It’s a good beer guide, but it’s not perfect
By Phil Mellows
For a 50th birthday party it was a low-key sort of gathering. Yet it was one of those events it’s a privilege to be invited to, and a pleasure to be among some friendly faces that haven’t been able to get together too much during the past couple of years.
And you wouldn’t expect a lot in the way of singing and dancing, even with Fuller’s ESB pouring for free.
The launch of the Campaign for Real Ale’s 2023 Good Beer Guide, the 50th in the annual series, occupied the upstairs room at the Star Tavern in Belgravia, pictured, one of just five surviving entries from the very first guide. The others, in case it comes up in the pub quiz, are the Queen’s Head in Newton, Cambridgeshire, the Square & Compass at Worth Matravers, Dorset, the Buckingham Arms, Westminster, and the Roscoe Head in Liverpool.
Why so few? The aura that surrounds the great cask beer pub is one of seamless tradition, stretching back decades. But it’s not as simple as that. Consistent quality requires a steady focus and a passion for the product that comes from the publican in charge. And publicans change.
Among the handful of speakers at the launch, Simon Emeny, the boss of the Star’s owner, Fuller’s, made perhaps the most telling observation. During that 50 years, the pub we were in has had only six managers. Continuity is important. (When you think we’ve seen five prime ministers since 2016, you’ve got to worry about the country.)
Geoff Strawbridge, Camra’s London director, pointed out that the local branches that choose which pubs go into the guide, and which go out, are wise to the comings and goings of licensees. If a listed pub loses its licensee, unless the replacement has a track record of running other listed pubs, it must drop out until members are sure about the continuing quality of the ale.
The strength of the Good Beer Guide, and what makes it different from, and in many ways better than, competing guides, is that the people picking the entries are so close to the ground. They know exactly what’s going on with the pub, because they drink in there week in, week out.
This is also a weakness. A pub can fall out of favour with these individuals for all kinds of reasons that may be obscure to the occasional visitor. And there must be, it seems to me, a growing pressure on the decision-making resulting from the limit imposed on the number of entries allocated to each county or region.

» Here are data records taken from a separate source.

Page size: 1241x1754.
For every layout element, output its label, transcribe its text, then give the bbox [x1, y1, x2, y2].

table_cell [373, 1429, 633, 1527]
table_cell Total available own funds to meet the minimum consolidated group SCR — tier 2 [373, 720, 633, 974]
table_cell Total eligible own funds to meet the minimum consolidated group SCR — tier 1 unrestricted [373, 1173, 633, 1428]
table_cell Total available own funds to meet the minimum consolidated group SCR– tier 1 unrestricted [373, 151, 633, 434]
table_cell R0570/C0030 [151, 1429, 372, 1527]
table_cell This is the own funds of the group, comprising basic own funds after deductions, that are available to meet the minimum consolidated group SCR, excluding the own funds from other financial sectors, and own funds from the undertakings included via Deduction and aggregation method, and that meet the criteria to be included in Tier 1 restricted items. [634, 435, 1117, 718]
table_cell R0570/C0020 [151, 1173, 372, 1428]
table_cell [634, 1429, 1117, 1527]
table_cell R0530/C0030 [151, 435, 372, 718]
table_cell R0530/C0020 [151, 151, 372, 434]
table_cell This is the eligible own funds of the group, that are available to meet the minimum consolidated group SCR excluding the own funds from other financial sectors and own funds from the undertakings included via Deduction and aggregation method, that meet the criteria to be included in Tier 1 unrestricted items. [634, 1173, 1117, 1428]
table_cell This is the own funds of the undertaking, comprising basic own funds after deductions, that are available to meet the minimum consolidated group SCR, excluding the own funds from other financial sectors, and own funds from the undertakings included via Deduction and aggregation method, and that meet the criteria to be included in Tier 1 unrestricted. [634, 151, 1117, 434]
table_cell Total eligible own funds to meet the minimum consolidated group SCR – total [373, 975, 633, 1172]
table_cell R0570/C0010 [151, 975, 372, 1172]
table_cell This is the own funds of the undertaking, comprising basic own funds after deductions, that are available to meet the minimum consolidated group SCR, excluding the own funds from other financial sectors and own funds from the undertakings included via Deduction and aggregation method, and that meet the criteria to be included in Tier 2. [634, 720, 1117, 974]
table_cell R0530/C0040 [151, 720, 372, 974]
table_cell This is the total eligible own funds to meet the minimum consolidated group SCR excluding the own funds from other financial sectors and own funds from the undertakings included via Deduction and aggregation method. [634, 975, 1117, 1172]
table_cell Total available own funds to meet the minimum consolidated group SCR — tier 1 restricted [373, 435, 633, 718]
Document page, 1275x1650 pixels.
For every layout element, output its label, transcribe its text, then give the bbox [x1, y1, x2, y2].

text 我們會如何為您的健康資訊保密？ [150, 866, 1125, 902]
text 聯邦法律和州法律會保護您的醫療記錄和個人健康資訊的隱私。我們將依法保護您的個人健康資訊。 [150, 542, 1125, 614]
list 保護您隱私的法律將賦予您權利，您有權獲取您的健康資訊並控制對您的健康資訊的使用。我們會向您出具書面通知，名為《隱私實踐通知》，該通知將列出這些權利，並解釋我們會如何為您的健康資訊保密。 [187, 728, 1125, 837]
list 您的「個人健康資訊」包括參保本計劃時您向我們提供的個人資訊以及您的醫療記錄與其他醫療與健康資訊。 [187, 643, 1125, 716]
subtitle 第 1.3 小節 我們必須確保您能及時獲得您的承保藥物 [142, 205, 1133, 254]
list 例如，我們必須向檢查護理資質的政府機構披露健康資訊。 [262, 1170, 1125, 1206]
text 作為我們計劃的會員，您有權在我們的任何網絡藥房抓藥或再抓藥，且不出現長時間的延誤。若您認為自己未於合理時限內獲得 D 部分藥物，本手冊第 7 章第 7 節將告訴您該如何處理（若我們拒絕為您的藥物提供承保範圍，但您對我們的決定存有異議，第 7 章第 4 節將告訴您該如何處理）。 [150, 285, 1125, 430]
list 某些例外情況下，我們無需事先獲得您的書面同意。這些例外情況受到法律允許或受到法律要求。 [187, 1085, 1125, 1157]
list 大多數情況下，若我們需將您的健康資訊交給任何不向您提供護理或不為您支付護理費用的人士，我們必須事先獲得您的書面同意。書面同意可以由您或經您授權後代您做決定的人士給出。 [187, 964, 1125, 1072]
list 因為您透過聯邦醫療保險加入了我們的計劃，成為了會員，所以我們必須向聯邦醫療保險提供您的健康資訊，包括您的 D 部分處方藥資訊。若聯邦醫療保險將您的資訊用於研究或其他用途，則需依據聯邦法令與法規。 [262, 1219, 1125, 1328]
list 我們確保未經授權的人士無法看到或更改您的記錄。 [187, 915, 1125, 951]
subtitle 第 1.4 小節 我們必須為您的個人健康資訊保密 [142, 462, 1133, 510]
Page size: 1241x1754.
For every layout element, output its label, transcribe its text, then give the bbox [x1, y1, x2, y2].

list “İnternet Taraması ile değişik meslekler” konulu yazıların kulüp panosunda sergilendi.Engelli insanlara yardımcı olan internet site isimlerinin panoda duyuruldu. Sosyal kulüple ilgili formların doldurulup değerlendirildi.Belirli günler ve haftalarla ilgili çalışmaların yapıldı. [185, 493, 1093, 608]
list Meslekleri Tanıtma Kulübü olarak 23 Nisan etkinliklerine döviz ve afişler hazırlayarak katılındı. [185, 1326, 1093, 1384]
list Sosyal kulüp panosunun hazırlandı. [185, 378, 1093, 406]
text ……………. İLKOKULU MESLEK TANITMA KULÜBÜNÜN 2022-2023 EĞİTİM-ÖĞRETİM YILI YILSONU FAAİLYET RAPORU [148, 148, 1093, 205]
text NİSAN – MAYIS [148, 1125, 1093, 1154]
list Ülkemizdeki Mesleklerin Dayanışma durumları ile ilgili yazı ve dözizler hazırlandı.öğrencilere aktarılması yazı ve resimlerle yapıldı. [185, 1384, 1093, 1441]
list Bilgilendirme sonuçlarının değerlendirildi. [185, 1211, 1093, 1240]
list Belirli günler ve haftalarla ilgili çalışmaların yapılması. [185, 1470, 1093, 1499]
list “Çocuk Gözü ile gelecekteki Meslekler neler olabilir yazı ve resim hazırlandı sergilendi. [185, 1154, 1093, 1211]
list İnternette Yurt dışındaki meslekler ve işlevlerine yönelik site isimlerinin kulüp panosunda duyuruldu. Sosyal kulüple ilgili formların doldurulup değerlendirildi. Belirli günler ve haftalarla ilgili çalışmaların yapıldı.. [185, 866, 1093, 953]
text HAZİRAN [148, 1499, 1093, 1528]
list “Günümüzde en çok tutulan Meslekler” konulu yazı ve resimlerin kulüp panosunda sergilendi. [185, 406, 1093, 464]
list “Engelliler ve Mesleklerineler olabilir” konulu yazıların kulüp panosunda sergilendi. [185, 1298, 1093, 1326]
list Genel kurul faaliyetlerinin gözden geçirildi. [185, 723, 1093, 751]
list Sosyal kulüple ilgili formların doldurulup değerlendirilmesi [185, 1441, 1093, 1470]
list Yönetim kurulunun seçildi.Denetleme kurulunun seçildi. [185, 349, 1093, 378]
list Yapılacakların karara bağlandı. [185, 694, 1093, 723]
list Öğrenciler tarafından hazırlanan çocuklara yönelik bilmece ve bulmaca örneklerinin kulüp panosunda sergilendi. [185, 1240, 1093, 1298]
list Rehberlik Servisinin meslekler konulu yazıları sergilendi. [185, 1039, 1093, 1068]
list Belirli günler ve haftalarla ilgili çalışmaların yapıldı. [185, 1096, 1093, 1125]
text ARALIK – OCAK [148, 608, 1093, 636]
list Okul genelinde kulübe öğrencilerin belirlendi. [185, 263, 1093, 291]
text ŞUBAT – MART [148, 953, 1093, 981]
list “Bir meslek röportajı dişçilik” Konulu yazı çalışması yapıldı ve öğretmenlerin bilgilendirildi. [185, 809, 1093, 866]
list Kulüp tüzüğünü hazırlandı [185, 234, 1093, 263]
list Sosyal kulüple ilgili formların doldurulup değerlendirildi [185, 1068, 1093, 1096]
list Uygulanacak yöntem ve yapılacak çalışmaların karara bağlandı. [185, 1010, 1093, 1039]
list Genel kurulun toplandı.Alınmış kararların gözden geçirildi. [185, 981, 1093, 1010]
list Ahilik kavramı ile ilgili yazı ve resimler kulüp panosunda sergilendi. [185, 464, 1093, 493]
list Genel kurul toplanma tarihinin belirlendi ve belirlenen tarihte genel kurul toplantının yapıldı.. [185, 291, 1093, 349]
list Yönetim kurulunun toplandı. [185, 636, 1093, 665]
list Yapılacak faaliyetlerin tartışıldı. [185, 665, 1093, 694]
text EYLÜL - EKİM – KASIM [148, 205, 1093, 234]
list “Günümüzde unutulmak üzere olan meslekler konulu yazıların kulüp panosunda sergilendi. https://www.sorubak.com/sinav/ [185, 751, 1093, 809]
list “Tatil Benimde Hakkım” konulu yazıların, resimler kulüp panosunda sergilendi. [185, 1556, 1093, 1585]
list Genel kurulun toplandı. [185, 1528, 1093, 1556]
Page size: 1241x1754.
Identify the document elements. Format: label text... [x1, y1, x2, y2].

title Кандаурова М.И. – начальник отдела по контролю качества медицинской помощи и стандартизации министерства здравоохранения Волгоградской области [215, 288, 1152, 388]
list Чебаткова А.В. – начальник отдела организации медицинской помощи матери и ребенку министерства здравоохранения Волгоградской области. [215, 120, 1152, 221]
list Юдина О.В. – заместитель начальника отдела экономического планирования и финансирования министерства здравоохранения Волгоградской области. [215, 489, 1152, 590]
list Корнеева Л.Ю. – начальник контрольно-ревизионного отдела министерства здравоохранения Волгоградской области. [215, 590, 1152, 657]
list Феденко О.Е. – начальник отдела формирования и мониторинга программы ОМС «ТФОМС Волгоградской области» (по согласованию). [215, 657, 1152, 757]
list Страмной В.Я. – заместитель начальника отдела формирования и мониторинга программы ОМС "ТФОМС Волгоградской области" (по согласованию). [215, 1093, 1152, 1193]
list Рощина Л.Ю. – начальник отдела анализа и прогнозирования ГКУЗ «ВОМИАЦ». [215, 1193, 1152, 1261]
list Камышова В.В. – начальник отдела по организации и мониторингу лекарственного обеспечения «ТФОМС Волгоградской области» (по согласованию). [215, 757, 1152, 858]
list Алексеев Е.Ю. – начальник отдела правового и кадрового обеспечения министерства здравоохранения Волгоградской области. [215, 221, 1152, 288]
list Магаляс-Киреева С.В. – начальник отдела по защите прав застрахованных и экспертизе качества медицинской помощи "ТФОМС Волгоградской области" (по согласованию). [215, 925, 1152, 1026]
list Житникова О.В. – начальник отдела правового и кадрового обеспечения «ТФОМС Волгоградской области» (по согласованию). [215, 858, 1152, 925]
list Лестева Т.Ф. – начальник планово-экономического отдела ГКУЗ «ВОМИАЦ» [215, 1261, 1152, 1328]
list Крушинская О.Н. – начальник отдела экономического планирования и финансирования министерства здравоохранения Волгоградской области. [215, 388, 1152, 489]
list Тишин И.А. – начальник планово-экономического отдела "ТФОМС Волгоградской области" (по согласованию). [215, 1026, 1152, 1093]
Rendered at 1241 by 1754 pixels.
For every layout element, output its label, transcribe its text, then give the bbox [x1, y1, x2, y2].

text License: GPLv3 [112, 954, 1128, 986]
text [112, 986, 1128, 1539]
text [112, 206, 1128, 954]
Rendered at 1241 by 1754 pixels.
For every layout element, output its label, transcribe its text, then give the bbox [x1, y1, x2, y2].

While each Camra branch has its own way of doing things, Strawbridge suggested that rota systems are common. Regular entries may take turns dropping out for a year to make room for others – though they can hardly now leave out any of the Big Five on that basis.
And although we’ve lost many pubs, and others have stopped selling cask beer, we’ve seen a welcome proliferation of micropubs that specialise in doing little other than pouring a good pint. So to make way for them, another good pub might have to step aside.
That doesn’t seem quite fair. But it’s hard to see a way around it, and the advantage of the allocation system is that it makes sure there’s an even spread around the country so travellers can nearly always find a decent pint wherever they rock up.
Still, you have to wonder whether the Good Beer Guide is feeling the strain of a beer-drinking landscape that’s changed dramatically across half a century.
The 2023 edition is organised differently, by region rather than county, which is taking some getting used to (I’ve found it’s best to start with the places index at the back). And breweries are now listed under each region, which is an improvement. There are some brilliant tap rooms that don’t get into the guide because you can’t be sure there’ll be cask ale on, or its opening times are too limited. Now you can find them more easily and have a craft beer on your travels.
Yes, I do see the point in focusing on cask, but it’s not the only good beer, and that’s now, perhaps, emerging as another weakness.
But the Good Beer Guide remains an indispensable tool for drinkers seeking out the best places for a pint, and with the new edition now positioned within reach of my desk, I shall be using it often.